Lud-in-the-Mist – Hope Mirrlees
A “classic” fantasy novel from the 1920s the reads a bit like Tolkien’s Shire mashed up with David Lynch’s Twin Peaks. The town of Lud-in-the-Mist once had regular communication with the Silent Folk (the fairies) beyond the western hills, but that was long ago in the bad old days of Duke Aubery. His days ended in revolution and the current people of Lud have banned all commerce with the fairy folk, yet the strange narcotic fairy fruit arrives in the town just the same. When the fruit wreaks havoc in the household of Mayor Nathaniel Chanticleer the good man decides to track it to its source, including a trek west to the land from which no one has ever returned. This book’s by turns twee and sinister, and sometimes in the span of the same sentence let alone paragraph. If you like Dunsany’s Elfland’s Daughter or Charwoman’s Shadow you should enjoy this.
A Tale of the Time Being – Ruth Ozeki
A woman finds a diary floating in the ocean. The diary belongs to a Japanese girl named Nao who’s the victim of intense bullying. She plans on killing herself, but needs to tell the story of her great-grandmother, a Buddhist nun, before she does it. Later the universe collapses into fragments and multiple realities, and people go on dream quests to solve all their problems. I enjoyed the ride despite the lack of closure, which might very well have been the point.
The Time of the Assassins – Henry Miller
This book’s a long meditation/rant by Miller on the life and works of Arthur Rimbaud. It’s short. It’s dense. It’s ranty. It’s a Henry Miller book. And that’s good, as long as you can overlook the fact that he writes with his dink on the table.

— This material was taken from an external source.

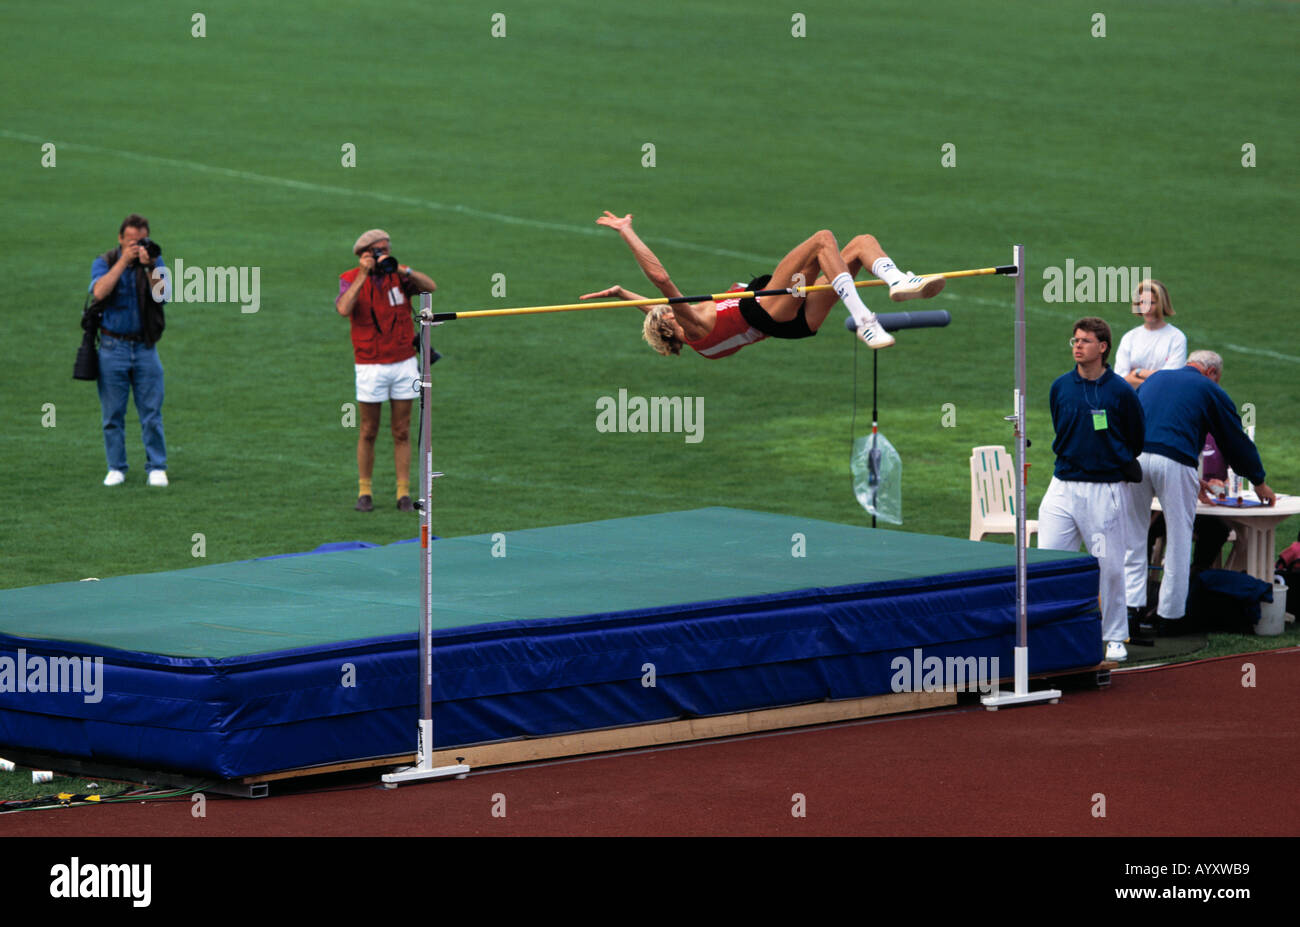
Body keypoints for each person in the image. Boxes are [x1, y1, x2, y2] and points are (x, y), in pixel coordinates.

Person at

White Is For Witching – Helen Oyeyemi
There’s this part near the end of Shirley Jackson’s The Haunting of Hill House where the haunted house begins to possess Eleanor and alter her perceptions of reality. This book is like that chapter all the time. Miranda Silver is a young woman with an eating disorder living with her brother and father in a house haunted by four generations of women, and they have chosen Miranda to join them. This was a surprising book, and thinking about it now I feel as if there was a whole layer of commentary present in it regarding Britain’s history of ethnic persecution that I barely grasped. Not that you have to, really, as the book does hold up as a stylish haunted house story.